Both the submarine-launched missile and the Agni programmes are “vital for the credibility of minimum nuclear deterrence,” said Kak, a retired Indian Air Force vice-marshal.
India has separately developed a supersonic cruise missile, which Kak described as a “quantum jump” in cruise missile technology. Built by BrahMos Aerospace, a joint venture between India and Russia, it is capable of travelling at 2.8 times the speed of sound and has a range of 290km. By contrast, the US Tomahawk travels at subsonic speeds.
This year, Indian newspapers quoted Sivathanu Pillai, the BrahMos chief executive, as saying that 1,000 of the land-and-sea-launched missiles could be exported over a decade, with the first deal signed as early as December.

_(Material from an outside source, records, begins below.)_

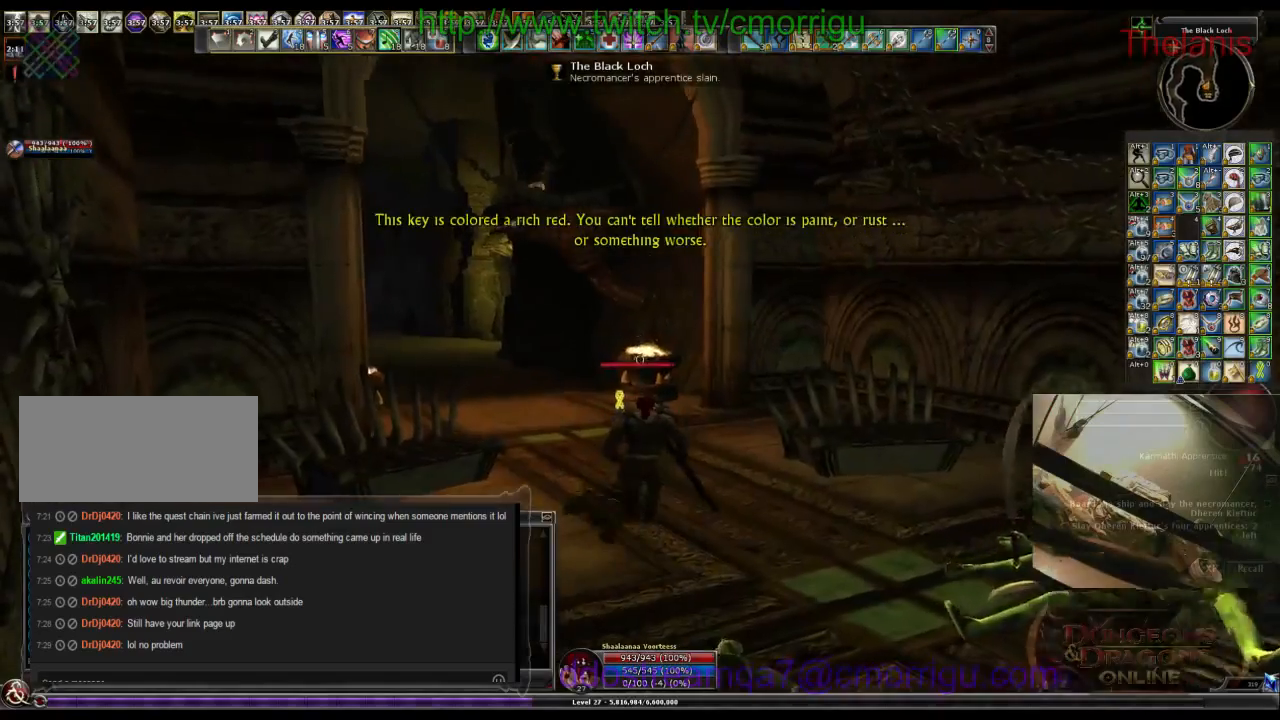
{"keys": ["w"], "events": []}
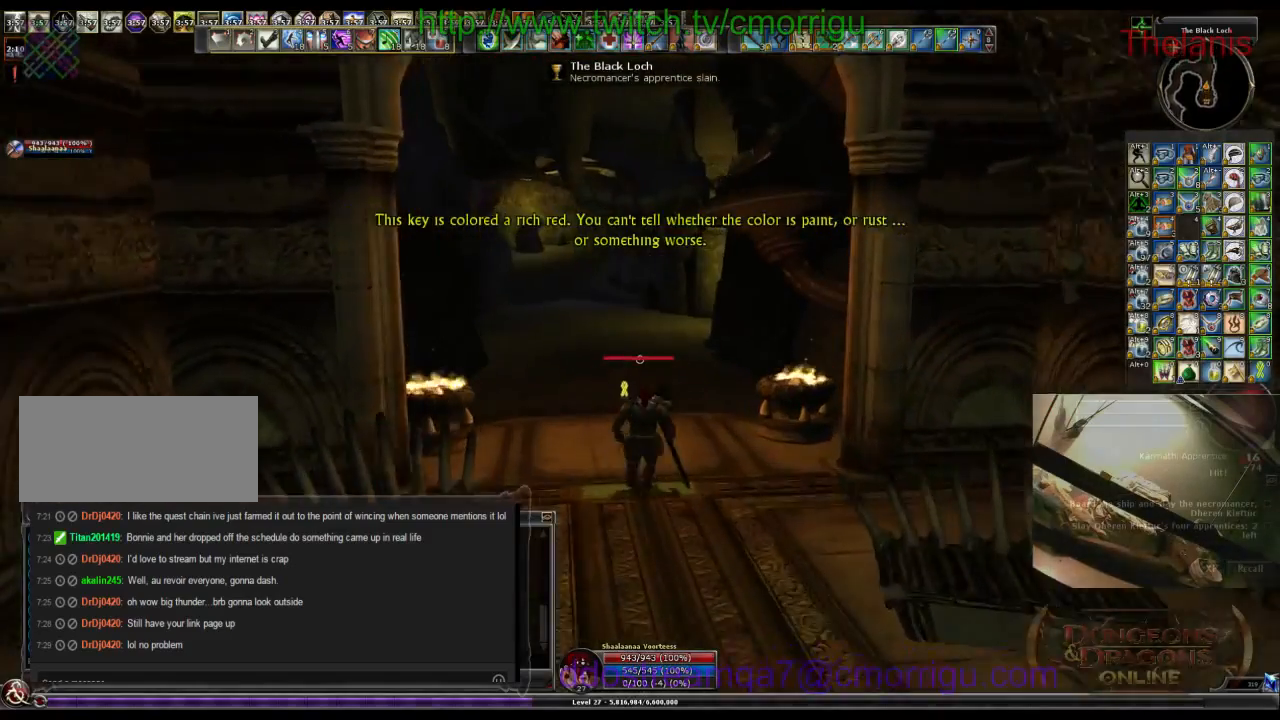
{"keys": ["w"], "events": []}
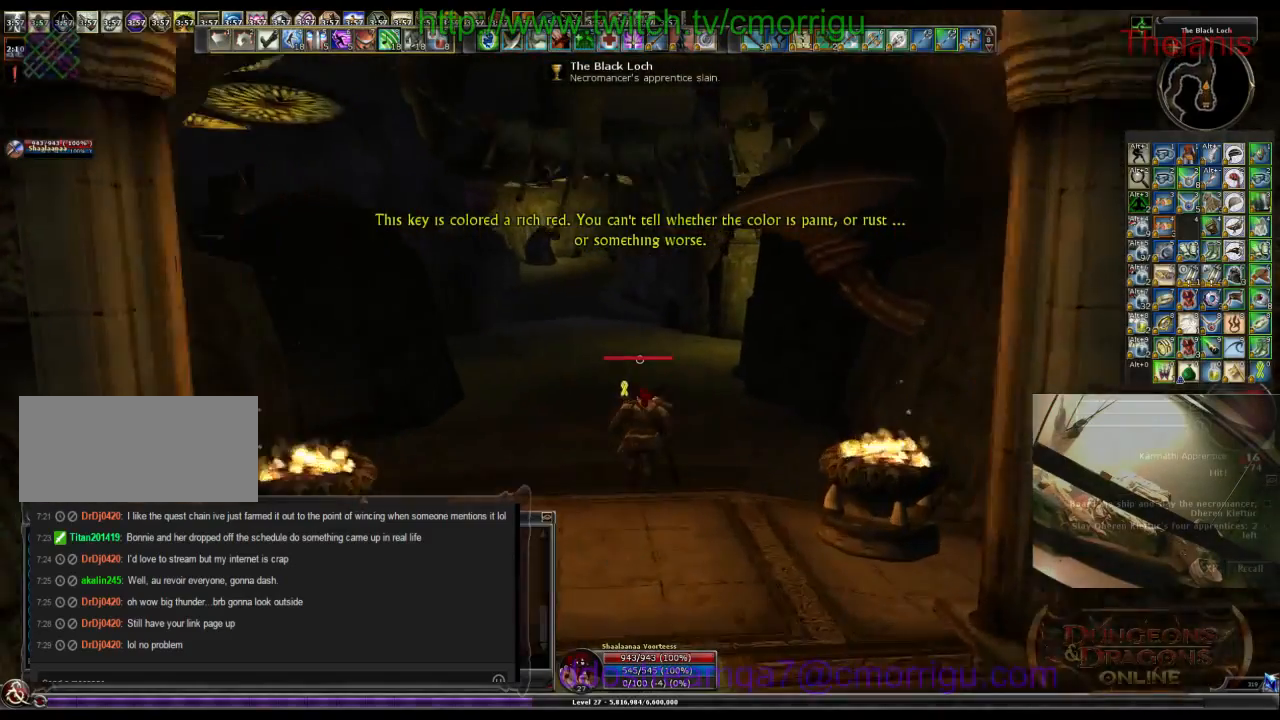
{"keys": ["w"]}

Malaysia and Indonesia have been cited as among the potential customers in Asia.
Military analysts said the significance of the BrahMos missile is that its supersonic speed makes the air defence systems on surface ships extremely vulnerable.
Aircraft carriers would be forced to operate much further back from potential conflict zones to stay out of missile range.
The Indians are not alone in the region in sharply improving missile technologies.
In the field of cruise missiles, China, Pakistan and Taiwan all have well-advanced indigenous development programmes.
At the end of August, Pakistan tested an air-launched cruise missile known as Ra’ad, or Thunder, with a range of 350km.
A statement issued by the Pakistani military said the missile was capable of carrying “all types” of warheads and had a stealth design to minimize radar detection. India plans an air-launched version of the BrahMos soon.